2009-05-30 21:45:43 | Weblog
カンティーノ世界地図(1502年)
「カンティーノ」とは、15世紀の大航海時代に、航海用の地図を盗むため、イタリアのフェラーラ公爵がポルトガルへ潜入させたスパイの名前だそうです。”アルベルト・カンティーノという名前だけで、謎の人物です。それがこんなに後世に残るとは・・・

彼は1502年にポルトガルからイタリアへ、最新の世界地図を持ち出すことに成功し、その地図に、彼の名を冠して”カンティーノ世界図”と通称されています。

この地図により、インド航路がハッキリし、アフリカの形もだいぶ正しくなりました。
そして、インド半島のほかに、マレー半島、スマトラ島も描かれています。

新大陸では、コロンブスの発見による西インド諸島のほか,ブラジルが記載され、「オウムの土地」と呼ばれ、3羽のオウムが描かれています。
しかしまだ、北アメリカは混沌としていますが。

この地図の左下隅には、「インディアスの諸地方で近年発見された島々への航海のための海図」と書かれているそうです。
当時の、インデアスとは、スペイン人が探索、征服、入植した地域で、現在の西インド諸島、南アメリカ、北アメリカの一部のほかフィリピン諸島も含んでいます。

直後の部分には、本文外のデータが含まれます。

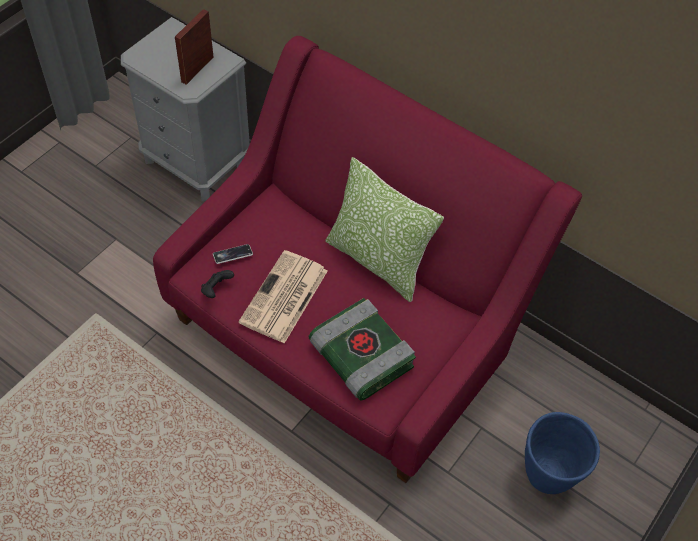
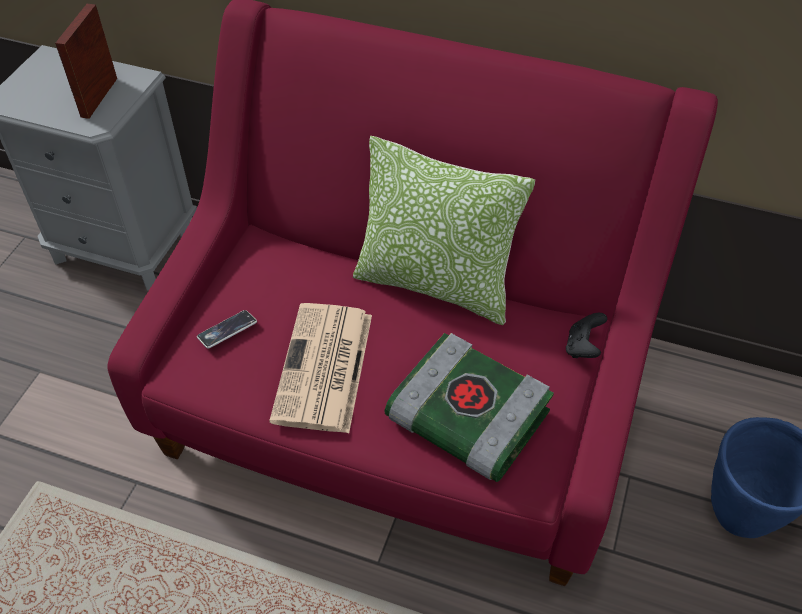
camera: 15 degrees left, 5 degrees down
black game controller [201,270,234,298] -> black game controller moved to [566,313,607,358]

つまりは、スペインの王は19世紀に植民地が独立するまで、この名の下に植民地を広げてきたわけです。まさに、探検は富の根源であり、そのための航海図は貴重な秘密の“たからもの”だったのでしょう。トルデシーリアス条約など無視か?

カンティーノによる盗写期間は、1502年9月中旬から10月中旬までの1ヶ月間と推定されています。秘密裏に描いたわけですから、大変苦労もしたのでしょう。そして、その年中にイタリイに持ち出されたそうです。

1755年にポルトガルのリスボンを襲った大地震と大火によって、ポルトガル王室秘匿の地図類はすべて灰燼に帰しましたが、皮肉にもこの盗写図だけはイタリアに現存していたのです。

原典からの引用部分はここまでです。